▸ Page text
::::::::::

Headers are an even colour, just the angle of the pic. Engine isn't seised, it still turns over fine. It wouldn't turn over at the side of the road because of all the **** from the broken piston jamming it on TDC. Mark in the bore is a m*** of deep scores and melted piston.
No loss of power at all. Went from running fine to a loud knocking sound in seconds. The point at which a large part of the piston broke away?
Probably got a little bit of water leakage into the combustion chamber. When the engine is hot, the water leaking will vaporize and as it does will erode the piston above the top ring. Once some pieces of piston come off....then the peices get hammered by the valves until you end up like your picture. Could have been a head gasket failure, or a cracked head, cylinder wall, etc... When checking heads for cracks, don't forget to remove the valves and make sure it is not cracked above the valve in the "bowl" area. I had one like that and didn't figure it out until after putting it all back together again.
One cylinder sleeve, one piston and make sure your head isn't cracked or leaking at the head gasket...and you're back in business.
On my 270 the first fix was to plasma spray a cermac coating to the piston top. That worked for a while. Then I stepped up for Arias pistons and that worked real well. A better control of fuel distribution would have been the best answer for my motor.
Please go buy a set of good pistons Everything else looks lovely ....... for a FORD Did you buy fuel at Tesco?
John..... Water would have blown all the carbon away ..... Look at the head I don't think it was water
You'll want to check the valves too to make sure they aren't bent or have had garbage run through the seats. I know on these motors that's probably a longshot, but I've had a mud wasp nest that was built in a SBC cylinder slightly bend a valve when rotating the motor to connect the torque converter to the flywheel - and we were just rotating it by hand!
That's been my experience. The piston looks a little like water erosion but usually that takes place over time and when you pull the head you find little or no carbon and some rust. I haven't seen it happen suddenly although that doesn't mean it's impossible.
I'll have to say detonation. It could have been mild for a while, only affecting that one piston. It was finally enought to make it fail.

::::::::::

▸ Problems to work on
1) Answer these questions from the piston discussion:
(a) How did the engine's running change when the problem started?
(b) After the first fix on the 270, what did the owner step up to?
(c) What had built a nest in an SBC cylinder?
2) Extend the piston failure discussion with further replies after its last one.

::::::::::

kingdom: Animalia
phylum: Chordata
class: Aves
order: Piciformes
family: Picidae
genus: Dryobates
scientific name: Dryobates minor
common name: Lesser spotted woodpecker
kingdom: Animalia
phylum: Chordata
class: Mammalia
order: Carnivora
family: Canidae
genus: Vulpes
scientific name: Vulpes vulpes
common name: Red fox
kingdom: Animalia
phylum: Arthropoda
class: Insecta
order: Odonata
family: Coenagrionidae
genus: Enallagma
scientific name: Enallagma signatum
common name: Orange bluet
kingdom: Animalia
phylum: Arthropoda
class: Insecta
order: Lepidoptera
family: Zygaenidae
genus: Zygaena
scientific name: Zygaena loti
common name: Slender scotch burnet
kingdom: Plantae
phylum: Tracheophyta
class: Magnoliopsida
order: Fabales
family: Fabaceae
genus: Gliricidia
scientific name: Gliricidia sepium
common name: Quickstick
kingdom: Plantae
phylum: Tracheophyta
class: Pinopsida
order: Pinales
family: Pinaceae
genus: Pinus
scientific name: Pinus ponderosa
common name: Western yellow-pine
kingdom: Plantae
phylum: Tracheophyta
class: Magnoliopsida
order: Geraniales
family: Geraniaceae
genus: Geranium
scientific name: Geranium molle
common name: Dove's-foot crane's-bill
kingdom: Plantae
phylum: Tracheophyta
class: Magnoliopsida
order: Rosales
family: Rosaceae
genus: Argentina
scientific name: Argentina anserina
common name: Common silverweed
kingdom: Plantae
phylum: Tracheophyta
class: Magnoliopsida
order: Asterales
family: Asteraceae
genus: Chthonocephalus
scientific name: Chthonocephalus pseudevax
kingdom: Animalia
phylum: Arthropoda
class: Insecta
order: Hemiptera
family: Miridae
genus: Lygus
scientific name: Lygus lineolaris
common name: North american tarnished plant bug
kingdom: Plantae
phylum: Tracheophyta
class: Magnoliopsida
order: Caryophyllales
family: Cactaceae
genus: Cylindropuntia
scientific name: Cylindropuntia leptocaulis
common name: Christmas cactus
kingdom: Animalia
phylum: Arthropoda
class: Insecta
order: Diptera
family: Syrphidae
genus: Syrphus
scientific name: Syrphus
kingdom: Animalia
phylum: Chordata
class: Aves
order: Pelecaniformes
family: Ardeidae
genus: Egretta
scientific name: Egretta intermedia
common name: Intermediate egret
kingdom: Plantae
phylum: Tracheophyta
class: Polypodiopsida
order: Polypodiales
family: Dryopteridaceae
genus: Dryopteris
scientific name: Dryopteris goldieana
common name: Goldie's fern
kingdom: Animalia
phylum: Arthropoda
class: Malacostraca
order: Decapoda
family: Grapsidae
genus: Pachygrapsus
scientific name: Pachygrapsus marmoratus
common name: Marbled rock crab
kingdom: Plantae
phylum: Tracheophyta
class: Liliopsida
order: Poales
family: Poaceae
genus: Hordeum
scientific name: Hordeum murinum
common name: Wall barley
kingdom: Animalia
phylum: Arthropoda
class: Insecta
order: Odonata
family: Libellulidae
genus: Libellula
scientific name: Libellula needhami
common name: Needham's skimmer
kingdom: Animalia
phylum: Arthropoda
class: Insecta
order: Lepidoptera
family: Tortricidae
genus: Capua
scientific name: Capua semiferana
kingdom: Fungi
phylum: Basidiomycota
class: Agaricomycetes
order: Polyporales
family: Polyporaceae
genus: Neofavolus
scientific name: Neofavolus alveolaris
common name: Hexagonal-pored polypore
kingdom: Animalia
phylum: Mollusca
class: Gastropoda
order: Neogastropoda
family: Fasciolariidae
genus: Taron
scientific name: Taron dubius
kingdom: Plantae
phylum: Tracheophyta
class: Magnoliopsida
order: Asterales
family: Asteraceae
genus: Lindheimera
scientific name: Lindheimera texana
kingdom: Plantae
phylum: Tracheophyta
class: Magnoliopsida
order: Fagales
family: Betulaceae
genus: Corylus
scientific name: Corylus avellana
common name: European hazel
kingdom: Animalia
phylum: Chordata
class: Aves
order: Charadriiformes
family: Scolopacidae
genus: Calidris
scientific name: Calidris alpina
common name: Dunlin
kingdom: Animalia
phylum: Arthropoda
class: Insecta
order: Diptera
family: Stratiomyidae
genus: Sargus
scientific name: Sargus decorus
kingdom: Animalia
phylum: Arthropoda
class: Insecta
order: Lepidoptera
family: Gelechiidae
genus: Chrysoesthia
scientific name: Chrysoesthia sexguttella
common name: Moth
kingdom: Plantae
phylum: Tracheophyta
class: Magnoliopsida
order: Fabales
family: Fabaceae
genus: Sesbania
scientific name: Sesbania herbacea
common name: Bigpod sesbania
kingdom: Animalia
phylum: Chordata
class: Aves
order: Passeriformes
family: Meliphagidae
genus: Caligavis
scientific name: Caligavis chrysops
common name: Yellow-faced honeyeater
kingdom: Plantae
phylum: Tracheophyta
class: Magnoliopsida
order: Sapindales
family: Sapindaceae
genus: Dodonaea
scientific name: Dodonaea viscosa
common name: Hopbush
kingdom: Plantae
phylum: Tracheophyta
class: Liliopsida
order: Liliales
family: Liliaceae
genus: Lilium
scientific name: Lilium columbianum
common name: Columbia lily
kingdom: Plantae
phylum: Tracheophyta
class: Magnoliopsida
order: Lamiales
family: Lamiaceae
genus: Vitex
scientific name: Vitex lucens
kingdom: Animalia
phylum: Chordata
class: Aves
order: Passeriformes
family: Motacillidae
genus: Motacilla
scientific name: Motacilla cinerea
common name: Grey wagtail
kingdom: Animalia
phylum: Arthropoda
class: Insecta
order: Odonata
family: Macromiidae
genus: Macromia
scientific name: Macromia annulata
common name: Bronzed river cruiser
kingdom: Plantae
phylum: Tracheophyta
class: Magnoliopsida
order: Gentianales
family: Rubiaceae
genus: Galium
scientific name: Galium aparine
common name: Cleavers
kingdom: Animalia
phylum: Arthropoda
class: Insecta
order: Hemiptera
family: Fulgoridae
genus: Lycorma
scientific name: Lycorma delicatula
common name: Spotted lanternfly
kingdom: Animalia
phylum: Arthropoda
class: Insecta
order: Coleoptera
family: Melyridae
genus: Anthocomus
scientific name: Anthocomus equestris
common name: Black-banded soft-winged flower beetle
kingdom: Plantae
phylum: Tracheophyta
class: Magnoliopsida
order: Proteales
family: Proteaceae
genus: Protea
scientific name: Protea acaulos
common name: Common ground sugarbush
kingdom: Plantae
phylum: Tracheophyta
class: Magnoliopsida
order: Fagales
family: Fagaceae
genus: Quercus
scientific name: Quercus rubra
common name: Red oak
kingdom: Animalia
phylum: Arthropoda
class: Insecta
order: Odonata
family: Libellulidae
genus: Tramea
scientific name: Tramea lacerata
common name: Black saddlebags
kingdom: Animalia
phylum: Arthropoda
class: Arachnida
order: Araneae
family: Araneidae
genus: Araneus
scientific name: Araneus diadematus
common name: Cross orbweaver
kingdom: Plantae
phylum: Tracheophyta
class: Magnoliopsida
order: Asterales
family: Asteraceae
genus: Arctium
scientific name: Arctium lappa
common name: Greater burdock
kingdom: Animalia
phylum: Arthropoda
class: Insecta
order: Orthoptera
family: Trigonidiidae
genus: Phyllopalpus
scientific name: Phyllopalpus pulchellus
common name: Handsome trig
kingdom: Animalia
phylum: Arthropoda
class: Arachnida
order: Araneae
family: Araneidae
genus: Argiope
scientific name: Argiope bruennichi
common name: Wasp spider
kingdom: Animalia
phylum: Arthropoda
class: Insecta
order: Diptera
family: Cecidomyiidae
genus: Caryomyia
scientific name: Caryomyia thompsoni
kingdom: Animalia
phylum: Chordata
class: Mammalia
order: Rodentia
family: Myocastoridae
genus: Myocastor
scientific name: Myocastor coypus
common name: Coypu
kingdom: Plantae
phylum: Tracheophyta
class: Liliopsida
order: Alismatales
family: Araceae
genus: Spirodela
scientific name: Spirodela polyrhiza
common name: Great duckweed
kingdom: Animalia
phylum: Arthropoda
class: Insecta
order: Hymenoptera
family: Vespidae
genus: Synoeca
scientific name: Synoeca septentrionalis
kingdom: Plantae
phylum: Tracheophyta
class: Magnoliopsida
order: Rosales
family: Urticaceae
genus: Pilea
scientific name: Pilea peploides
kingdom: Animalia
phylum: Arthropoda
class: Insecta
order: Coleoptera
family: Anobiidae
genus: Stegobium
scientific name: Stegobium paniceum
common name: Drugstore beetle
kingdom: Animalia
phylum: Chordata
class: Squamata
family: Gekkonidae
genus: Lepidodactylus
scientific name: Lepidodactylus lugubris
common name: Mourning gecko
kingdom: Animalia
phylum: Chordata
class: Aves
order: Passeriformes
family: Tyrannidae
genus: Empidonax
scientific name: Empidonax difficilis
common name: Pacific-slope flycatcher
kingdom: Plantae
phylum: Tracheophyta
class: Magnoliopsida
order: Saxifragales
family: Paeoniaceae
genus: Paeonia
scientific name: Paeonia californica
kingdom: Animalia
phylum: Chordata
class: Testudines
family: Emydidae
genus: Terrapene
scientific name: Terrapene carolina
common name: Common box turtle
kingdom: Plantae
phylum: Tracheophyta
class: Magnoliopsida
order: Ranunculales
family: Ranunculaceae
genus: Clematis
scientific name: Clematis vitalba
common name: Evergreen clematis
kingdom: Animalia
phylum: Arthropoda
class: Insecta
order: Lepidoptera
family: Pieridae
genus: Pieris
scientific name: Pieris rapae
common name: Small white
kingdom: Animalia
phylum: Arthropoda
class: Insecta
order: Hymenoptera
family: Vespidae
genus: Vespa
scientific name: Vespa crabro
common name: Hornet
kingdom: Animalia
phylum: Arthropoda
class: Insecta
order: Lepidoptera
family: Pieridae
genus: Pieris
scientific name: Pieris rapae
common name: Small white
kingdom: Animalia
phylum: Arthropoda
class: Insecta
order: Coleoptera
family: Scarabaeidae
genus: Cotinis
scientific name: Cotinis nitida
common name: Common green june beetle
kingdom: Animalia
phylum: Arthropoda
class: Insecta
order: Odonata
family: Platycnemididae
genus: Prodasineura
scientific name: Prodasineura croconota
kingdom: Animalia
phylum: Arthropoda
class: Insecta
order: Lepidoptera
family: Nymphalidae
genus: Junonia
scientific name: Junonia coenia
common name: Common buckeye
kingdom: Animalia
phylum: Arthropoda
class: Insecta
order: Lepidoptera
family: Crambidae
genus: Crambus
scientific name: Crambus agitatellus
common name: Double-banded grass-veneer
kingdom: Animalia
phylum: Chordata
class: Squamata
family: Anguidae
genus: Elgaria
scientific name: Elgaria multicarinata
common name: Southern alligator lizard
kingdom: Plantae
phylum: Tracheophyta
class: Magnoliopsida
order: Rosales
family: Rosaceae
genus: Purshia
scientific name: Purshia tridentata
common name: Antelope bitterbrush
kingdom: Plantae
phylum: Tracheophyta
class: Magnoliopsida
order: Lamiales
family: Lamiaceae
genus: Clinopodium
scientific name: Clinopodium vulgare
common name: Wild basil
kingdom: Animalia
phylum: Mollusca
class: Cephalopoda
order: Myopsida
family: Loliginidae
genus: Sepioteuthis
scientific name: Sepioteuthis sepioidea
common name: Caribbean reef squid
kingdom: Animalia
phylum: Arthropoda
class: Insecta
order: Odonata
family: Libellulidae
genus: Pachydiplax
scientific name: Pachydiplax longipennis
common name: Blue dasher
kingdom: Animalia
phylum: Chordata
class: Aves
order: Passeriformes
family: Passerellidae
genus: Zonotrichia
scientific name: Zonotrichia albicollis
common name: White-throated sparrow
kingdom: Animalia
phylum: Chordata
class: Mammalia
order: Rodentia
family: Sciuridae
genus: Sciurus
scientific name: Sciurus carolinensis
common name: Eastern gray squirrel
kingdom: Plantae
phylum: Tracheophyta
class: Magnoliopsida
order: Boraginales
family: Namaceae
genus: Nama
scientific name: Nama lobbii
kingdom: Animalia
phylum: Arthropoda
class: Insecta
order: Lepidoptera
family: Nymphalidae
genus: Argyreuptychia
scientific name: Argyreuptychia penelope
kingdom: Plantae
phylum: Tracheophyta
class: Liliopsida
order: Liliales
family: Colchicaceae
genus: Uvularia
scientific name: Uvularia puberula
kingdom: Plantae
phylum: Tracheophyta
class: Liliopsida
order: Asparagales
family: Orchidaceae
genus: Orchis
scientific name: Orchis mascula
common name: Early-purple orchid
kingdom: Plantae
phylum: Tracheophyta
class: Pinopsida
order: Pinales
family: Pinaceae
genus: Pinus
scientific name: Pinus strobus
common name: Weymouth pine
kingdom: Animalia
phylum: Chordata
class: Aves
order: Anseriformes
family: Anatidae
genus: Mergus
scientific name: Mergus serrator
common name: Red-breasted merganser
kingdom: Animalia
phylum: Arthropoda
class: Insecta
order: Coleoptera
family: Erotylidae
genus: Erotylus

::::::::::

▸ Activity answers
1)
(a) It went from running fine to a loud knocking sound in seconds.
(b) Arias pistons.
(c) A mud wasp.

2)
Sorry....I thought it was an overhead valve engine...guess the 283 SBC pistons threw me. Disregard my statements about checking under the valve in the head for cracks. I'd still suspect water though. Even though the carbon isn't cleaned off from water...my experiences with similar engine damage has been from a very slight leakage of coolant into the combustion chamber. In my case, twice from cracked cylinder walls and once from a cracked head (SBC has coolant p***ages in the head, not sure about flathead). If the engine had been runing for quite a while, the piston temperature was probably high enough for just a little water entering the combustion chamber to result in instant erosion of the piston top. Then the pieces off the pistons get pounded and cause bigger problems. And yes, don't be surprised the valves are bent or seats nicked up.
Yep, think its time for the forged pistons that should have been in it from the start. HAHA, wasn't Tesco Fuel!
it's detonation. s.b.c. pistons are known for collapsing the top ring land under a detonating load. the collapsed part (especially in a cast piston) can then come off and clobber the works. and it typically only harms one cylinder, because it is the leanest of them all- s.b.c.'s like to claim 1 or 8, pontiacs take out 2 or 7. olsdsmobiles like to hurt 6, and so on. once it's back together, take a reeeal good look at your distributor. the problem started there- and don't be surprised if the tops of the rod bearings (all 4) have had the **** kicked out of them.
I finding it hard to believe that detonation is to blame. I'm running very little compression (7:1), 95-100 RON fuel, there's no hot spots in the combustion chambers, the plugs are the correct heat range and the fueling has always been excellent. I've never once heard or felt anything that even remotely resembles detonation both on the road or racing.